_TASK ITEM A_
Copy the entries word for word from their start through the line that contains "Sollte ihnen der". Leave the pictures out.

START READING TEXT

Sometimes the most memorable depictions of life's darker side come in the form of comedies. That is the case with Boy, which through the most breezy and lambent of direction by Taika Waititi manages to touch on issues such as gambling, drug abuse and absent parents with heartbreaking clarity.

 

Set in 1984, the film never leaves the tiny community of New Zealand's coastal Waihau Bay. This is the domain of eleven-year-old Boy (James Rolleston), who lives on a farm with his grandma. Left on the lam when she goes away, Boy's life gets turned upside down by the unexpected appearance of his long absent father, Alamein (Taika Waititi). Having envisaged his dad as everything from a war hero to a rugby God, Boy must now contend with the reality of a doped-out, low-end crim who is only in town to dig up a sack of loot that he buried years prior.

 

Helmer Waititi is a real-deal multi-hyphenate; it's always a gamble to act and direct, but this one pays off handsomely. Everything from the treacle-thuck rural accents to the eighties costuming is picture perfect, but these would be airless affectation without a big heart - and Boy has an absolute surplus of the latter. There is little of the pneumatic quirkiness often found in films from Down Under, and every eccentricity on display here is character-driven and fleshed out.

 

Boy is the comedy of the year, and without doubt the most moving. Now that's a winning combo, bro.

END READING TEXT

_TASK ITEM B_
List every issue that the review of Boy says the film touches on.

START DATA RECORDS

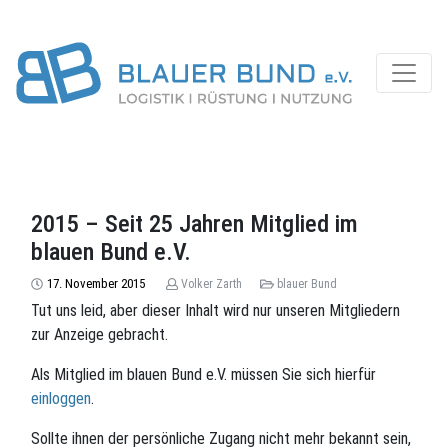
2015 – Seit 25 Jahren Mitglied im
blauen Bund e.V.
17. November 2015
Volker Zarth
blauer Bund
Tut uns leid, aber dieser Inhalt wird nur unseren Mitgliedern
zur Anzeige gebracht.
Als Mitglied im blauen Bund e.V. müssen Sie sich hierfür
einloggen
.
Sollte ihnen der persönliche Zugang nicht mehr bekannt sein,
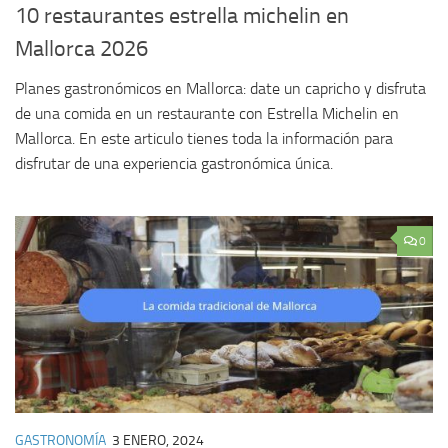
10 restaurantes estrella michelin en
Mallorca 2026
Planes gastronómicos en Mallorca: date un capricho y disfruta
de una comida en un restaurante con Estrella Michelin en
Mallorca. En este articulo tienes toda la información para
disfrutar de una experiencia gastronómica única.
0
GASTRONOMÍA
3 ENERO, 2024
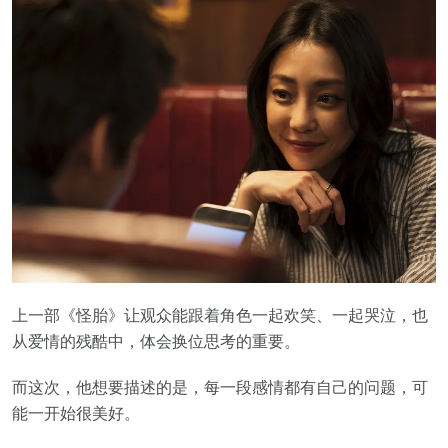
上一部《
怪胎
》让观众能跟着角色一起欢笑、一起哭泣，也
从爱情的残酷中，体会换位思考的重要。
而这次，他想要描述的是，每一段感情都有自己的问题，可
能一开始很美好。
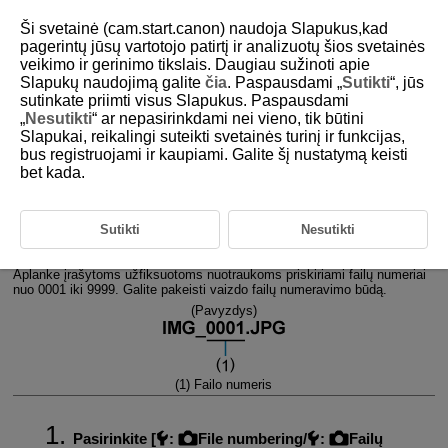
Ši svetainė (cam.start.canon) naudoja Slapukus,kad
pagerintų jūsų vartotojo patirtį ir analizuotų šios svetainės
veikimo ir gerinimo tikslais. Daugiau sužinoti apie
Slapukų naudojimą galite
čia
. Paspausdami „
Sutikti
“, jūs
D388-203
sutinkate priimti visus Slapukus. Paspausdami
„
Nesutikti
“ ar nepasirinkdami nei vieno, tik būtini
Nuotraukų failų numeravimas
Slapukai, reikalingi suteikti svetainės turinį ir funkcijas,
bus registruojami ir kaupiami. Galite šį nustatymą keisti
bet kada.
Nepertraukiamas
Automatinė atstata
Sutikti
Nesutikti
Rankinė atstata
Aplanke įrašytoms užfiksuotoms nuotraukoms priskiriami failų numeriai
nuo 0001 iki 9999. Galite pakeisti vaizdo failų numeravimo būdą.
(Pavyzdys)
(1) Failo numeris
Pasirinkite [
:
File numbering
/
:
Failų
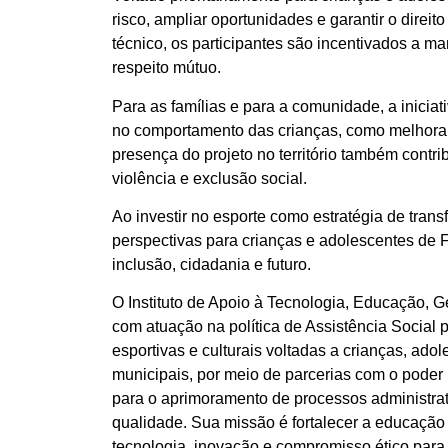
risco, ampliar oportunidades e garantir o direi
técnico, os participantes são incentivados a ma
respeito mútuo.
Para as famílias e para a comunidade, a inici
no comportamento das crianças, como melhora n
presença do projeto no território também contr
violência e exclusão social.
Ao investir no esporte como estratégia de tran
perspectivas para crianças e adolescentes de F
inclusão, cidadania e futuro.
O Instituto de Apoio à Tecnologia, Educação, 
com atuação na política de Assistência Social 
esportivas e culturais voltadas a crianças, ad
municipais, por meio de parcerias com o poder
para o aprimoramento de processos administra
qualidade. Sua missão é fortalecer a educação 
tecnologia, inovação e compromisso ético para 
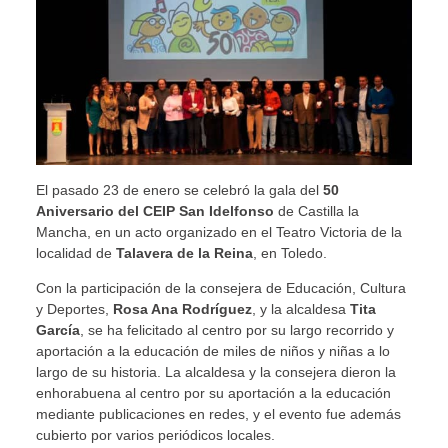
El pasado 23 de enero se celebró la gala del
50
Aniversario del CEIP San Idelfonso
de Castilla la
Mancha, en un acto organizado en el Teatro Victoria de la
localidad de
Talavera de la Reina
, en Toledo.
Con la participación de la consejera de Educación, Cultura
y Deportes,
Rosa Ana Rodríguez
, y la alcaldesa
Tita
García
, se ha felicitado al centro por su largo recorrido y
aportación a la educación de miles de niños y niñas a lo
largo de su historia. La alcaldesa y la consejera dieron la
enhorabuena al centro por su aportación a la educación
mediante publicaciones en redes, y el evento fue además
cubierto por varios periódicos locales.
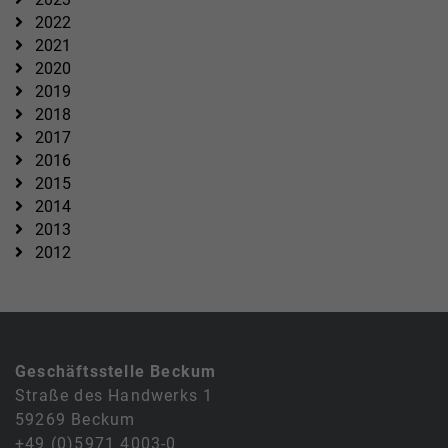
2022
2021
2020
2019
2018
2017
2016
2015
2014
2013
2012
Geschäftsstelle Beckum
Straße des Handwerks 1
59269 Beckum
+49 (0)5971 4003-0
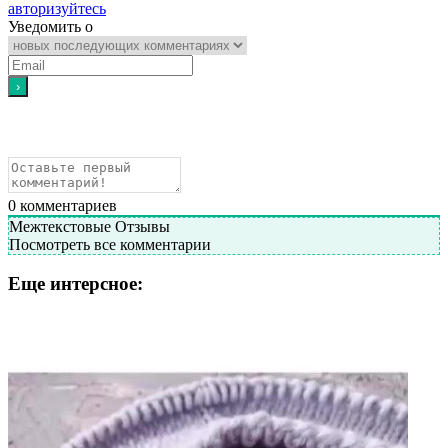
авторизуйтесь
Уведомить о
0
комментариев
Межтекстовые Отзывы
Посмотреть все комментарии
Еще интерсное:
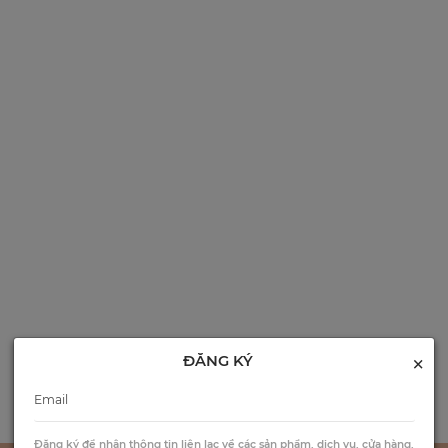
×
ĐĂNG KÝ
Đăng ký để nhận thông tin liên lạc về các sản phẩm, dịch vụ, cửa hàng,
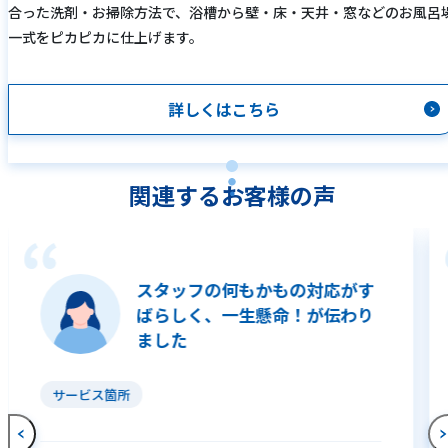
合った洗剤・お掃除方法で、浴槽から壁・床・天井・窓などのお風呂
一式をピカピカに仕上げます。
詳しくはこちら
関連するお客様の声
スタッフの何もかもの対応がす
ばらしく、一生懸命！が伝わり
ました
サービス箇所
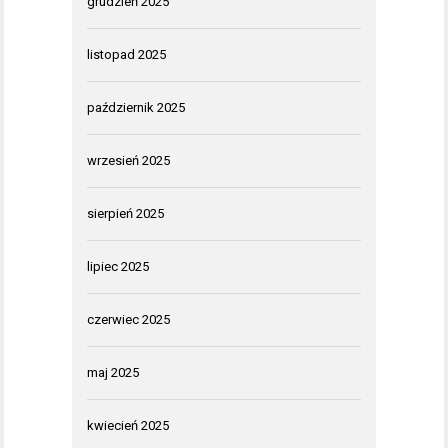
grudzień 2025
listopad 2025
październik 2025
wrzesień 2025
sierpień 2025
lipiec 2025
czerwiec 2025
maj 2025
kwiecień 2025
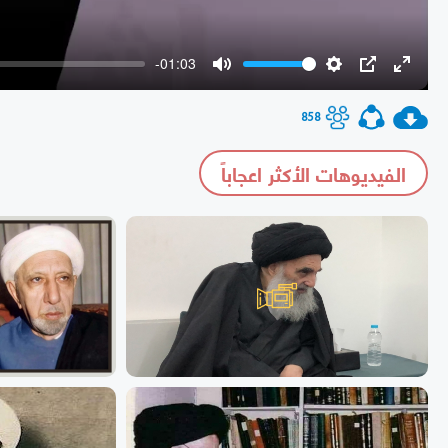
-01:03
Mute
Settings
PIP
Enter
fullscr
858
الفيديوهات الأكثر اعجاباً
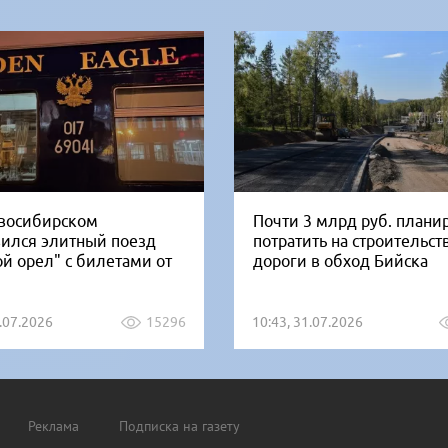
восибирском
Почти 3 млрд руб. плани
вился элитный поезд
потратить на строительст
ой орел" с билетами от
дороги в обход Бийска
1.07.2026
15296
10:43, 31.07.2026
Реклама
Подписка на газету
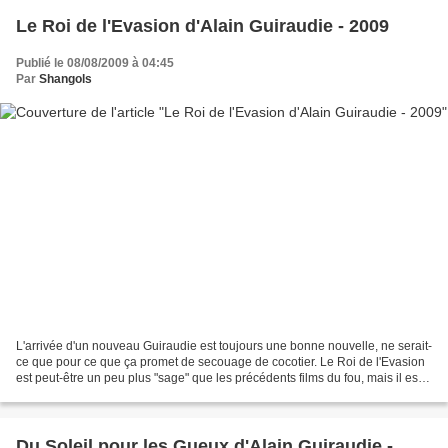
Le Roi de l'Evasion d'Alain Guiraudie - 2009
Publié le 08/08/2009 à 04:45
Par
Shangols
L'arrivée d'un nouveau Guiraudie est toujours une bonne nouvelle, ne serait-
ce que pour ce que ça promet de secouage de cocotier. Le Roi de l'Evasion
est peut-être un peu plus "sage" que les précédents films du fou, mais il est
tout aussi audacieux et...
Du Soleil pour les Gueux d'Alain Guiraudie -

END DATA RECORDS

_ANSWER AREA A_
2015 – Seit 25 Jahren Mitglied im
blauen Bund e.V.
17. November 2015
Volker Zarth
blauer Bund
Tut uns leid, aber dieser Inhalt wird nur unseren Mitgliedern
zur Anzeige gebracht.
Als Mitglied im blauen Bund e.V. müssen Sie sich hierfür
einloggen
.
Sollte ihnen der persönliche Zugang nicht mehr bekannt sein,

_ANSWER AREA B_
Gambling, drug abuse, absent parents